As I outline in my book, The Grasshopper Myth, in the last 15 years the growth of my congregation has fluctuated between the low 100s and almost 400. But twelve years ago we had 200 attenders, eight years ago there were 200, two years ago there were 200, and today - you guessed it – there are 200 attenders. That puts us on the upper end of small, but that's still considered a small church
During that time, aside from the era where I nearly killed it, the church has steadily become as healthy, outward-focused, friendly and worshipful as any church I know.
Are we perfect? Far from it.
Have I made mistakes that have hindered possible chances for growth? Undoubtedly.
But my premise for this post isn't that numerical growth isn't possible. Just that it isn't inevitable.
Comfort for Small Churches and Their Leaders
Here's a truth that many will find hard to swallow, but many small church pastors can take comfort in.
It is possible to have a very healthy church and not see butts-in-the-seats growth as a result of it.
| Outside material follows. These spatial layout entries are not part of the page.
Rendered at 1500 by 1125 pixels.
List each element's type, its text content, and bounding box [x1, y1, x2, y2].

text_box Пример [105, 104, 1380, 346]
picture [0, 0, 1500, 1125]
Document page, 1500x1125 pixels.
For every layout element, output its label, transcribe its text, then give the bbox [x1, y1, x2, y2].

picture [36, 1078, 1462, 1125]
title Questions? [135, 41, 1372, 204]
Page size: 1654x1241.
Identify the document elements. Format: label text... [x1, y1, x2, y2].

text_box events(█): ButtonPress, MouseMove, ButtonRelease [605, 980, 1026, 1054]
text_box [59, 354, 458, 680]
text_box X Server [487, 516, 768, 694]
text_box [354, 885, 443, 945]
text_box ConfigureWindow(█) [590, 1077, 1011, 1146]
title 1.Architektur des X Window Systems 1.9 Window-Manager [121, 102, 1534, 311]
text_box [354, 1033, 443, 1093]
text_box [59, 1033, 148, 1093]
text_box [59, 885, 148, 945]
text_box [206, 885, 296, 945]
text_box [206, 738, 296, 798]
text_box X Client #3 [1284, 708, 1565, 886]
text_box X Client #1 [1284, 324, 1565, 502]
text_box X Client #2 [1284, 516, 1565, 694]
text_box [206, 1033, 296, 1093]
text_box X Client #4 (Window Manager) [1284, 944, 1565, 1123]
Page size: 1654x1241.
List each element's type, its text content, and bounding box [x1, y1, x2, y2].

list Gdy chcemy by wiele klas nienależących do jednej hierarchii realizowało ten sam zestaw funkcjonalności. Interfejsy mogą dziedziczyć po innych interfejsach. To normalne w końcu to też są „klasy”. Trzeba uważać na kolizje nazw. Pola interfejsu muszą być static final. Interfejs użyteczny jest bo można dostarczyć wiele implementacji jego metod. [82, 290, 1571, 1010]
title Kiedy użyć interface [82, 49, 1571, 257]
That doesn't mean you won't or can't see growth. You may. Hopefully you will. But it does mean that lack of numerical growth is not, in itself, evidence of an unhealthy church.
Yes, all healthy things grow. But my physical body hasn't grown beyond 6' 6" since I was in my early 20s. That doesn't mean I stopped being healthy at that point. I still grow. But now I grow in other ways. Spiritually, emotionally, mentally and more. It's the same for churches.
If your church isn't healthy, work on that. Get a better balance among the essential elements of a healthy church.
But if your church is healthy, don't let lack of numerical growth convince you it's not.
Keep at it. Dig even deeper into other, more important areas of growth. Reach out, in, up and down. And thank God for your healthy small church.